People have preconceived notions of how relationships should be based on upbringing, traditions, personal experience and social pressure. We’re all different human beings with different needs, so how can one type of relationship suit everyone? Many argue that monogamy is the only way to go. Who said that one has to get married and have kids to feel fulfilled in life?
“Cheryl: “The majority of people default to the fact that well we’re supposed to be monogamous and what’s interesting is a lot of people believe that monogamy is natural and the fact is monogamy as you just said it’s a choice and it’s a choice we make every single day…”
Cheryl: “How do you describe your relationship?”
Mark: “We say that we’re pair bonded and non-exclusive… I think a lot of people are unhappy in their monogamous relationships … we feel that people just fall into monogamy as default and don’t know what it means …and how they’re going to practice it.”
Patricia: “Everything that we do in every interaction is with a goal in our mind to enhance our primary connection or our bond…Most people haven’t even had an in-depth conversation about what monogamy means to each other so they operate assuming that whatever their internal definition is that their partner will automatically be following that they have really decided what that is for them…”
People are more willing to be in different types of relationships than they used to be. The one-size-fits-all, let’s get married and never be with anyone else doesn’t fit everyone anymore. Many find the typical traditional relationships end up in divorce and break up families over one cheating or an adventure with someone outside the relationship that didn’t really mean anything but sex. Question is: Is it worth breaking up a couple?
Cheryl: “What’s the difference between true monogamy and social monogamy?”
Mark: “Social monogamy is if you as a couple are only socializing as a couple and don’t see people outside of that….or for some people viewing pornography is viewed as a violation of monogamy or even flirting ….”
Patricia: “Flirting in its best is a way of making another person feel really good about themselves …there’s a relational aspect to it, flirting when it’s dysfunctional has an agenda so it’s manipulative it has an end goal …”
Cheryl: “There’s a part in your book … what is monogamish?”
Mark: “Our relationship as a couple is really primary … but occasional encounters outside of the primary relationship…”
Cheryl: “As we grow and age, we learn from everything that we experience…from past relationships not “failed” relationships…ones that have reached an expiration date…that we take forward and learn the communication…You have to love your life and live your life the way you want.
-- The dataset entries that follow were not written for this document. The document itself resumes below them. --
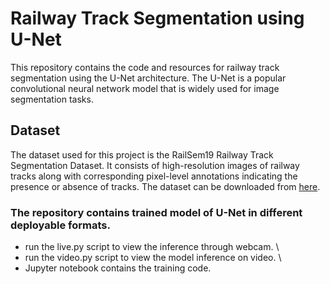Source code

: # Railway Track Segmentation using U-Net

This repository contains the code and resources for railway track segmentation using the U-Net architecture. The U-Net is a popular convolutional neural network model that is widely used for image segmentation tasks.

## Dataset

The dataset used for this project is the RailSem19 Railway Track Segmentation Dataset. It consists of high-resolution images of railway tracks along with corresponding pixel-level annotations indicating the presence or absence of tracks. The dataset can be downloaded from [here](https://wilddash.cc/railsem19).

### The repository contains trained model of U-Net in different deployable formats.

- run the live.py script to view the inference through webcam. \\
- run the video.py script to view the model inference on video. \\
- Jupyter notebook contains the training code.


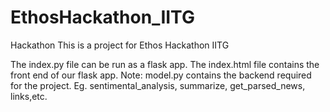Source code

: # EthosHackathon_IITG
Hackathon
This is a project for Ethos Hackathon IITG

The index.py file can be run as a flask app.
The index.html file contains the front end of our flask app.
Note: model.py contains the backend required for the project. Eg. sentimental_analysis, summarize, get_parsed_news, links,etc.
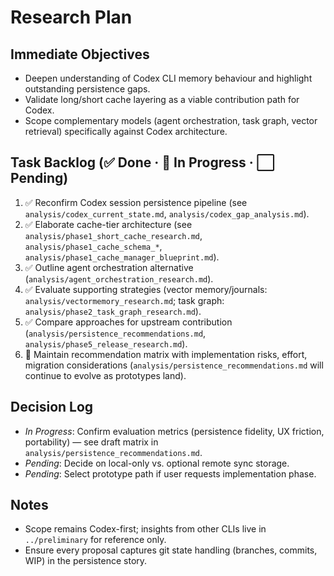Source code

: # Research Plan

## Immediate Objectives
- Deepen understanding of Codex CLI memory behaviour and highlight outstanding persistence gaps.
- Validate long/short cache layering as a viable contribution path for Codex.
- Scope complementary models (agent orchestration, task graph, vector retrieval) specifically against Codex architecture.

## Task Backlog (✅ Done · 🔄 In Progress · ⬜ Pending)
1. ✅ Reconfirm Codex session persistence pipeline (see `analysis/codex_current_state.md`, `analysis/codex_gap_analysis.md`).
2. ✅ Elaborate cache-tier architecture (see `analysis/phase1_short_cache_research.md`, `analysis/phase1_cache_schema_*`, `analysis/phase1_cache_manager_blueprint.md`).
3. ✅ Outline agent orchestration alternative (`analysis/agent_orchestration_research.md`).
4. ✅ Evaluate supporting strategies (vector memory/journals: `analysis/vectormemory_research.md`; task graph: `analysis/phase2_task_graph_research.md`).
5. ✅ Compare approaches for upstream contribution (`analysis/persistence_recommendations.md`, `analysis/phase5_release_research.md`).
6. 🔄 Maintain recommendation matrix with implementation risks, effort, migration considerations (`analysis/persistence_recommendations.md` will continue to evolve as prototypes land).

## Decision Log
- _In Progress_: Confirm evaluation metrics (persistence fidelity, UX friction, portability) — see draft matrix in `analysis/persistence_recommendations.md`.
- _Pending_: Decide on local-only vs. optional remote sync storage.
- _Pending_: Select prototype path if user requests implementation phase.

## Notes
- Scope remains Codex-first; insights from other CLIs live in `../preliminary` for reference only.
- Ensure every proposal captures git state handling (branches, commits, WIP) in the persistence story.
Designing your life is really knowing a lot about yourself…also, you have to know who you are before you can actually decide on your relationship…”
Living an unconventional lifestyle can have its challenges and is not for everyone. But if two people are devoted and or committed to each other and believe in living together happily ever after based on the same lifestyle, values, goals and agreements, then it can definitely work for them.
Communication is the key in any type of relationship that you choose suitable for you. The important thing is to live a happy life no matter what. You have to love yourself, own who you are as a person and choose someone that shares the same views as you. What does “happily ever after” mean to you? Only YOU have the answer to designing your relationship.
If you need any help or my support in dealing with this topic or any other relationship challenges, please do not hesitate to reach out to me 1-844-744-SOLO and remember to Keep it Simple and Stimulating because we all know it’s all about the KISS.
xo Cheryl 💋
NB: “Failed” relationships”… I believe that we should never reflect on past relationships that ended as a failure but rather as a learning experience that will help us to grow and be better individuals and thus better partners.”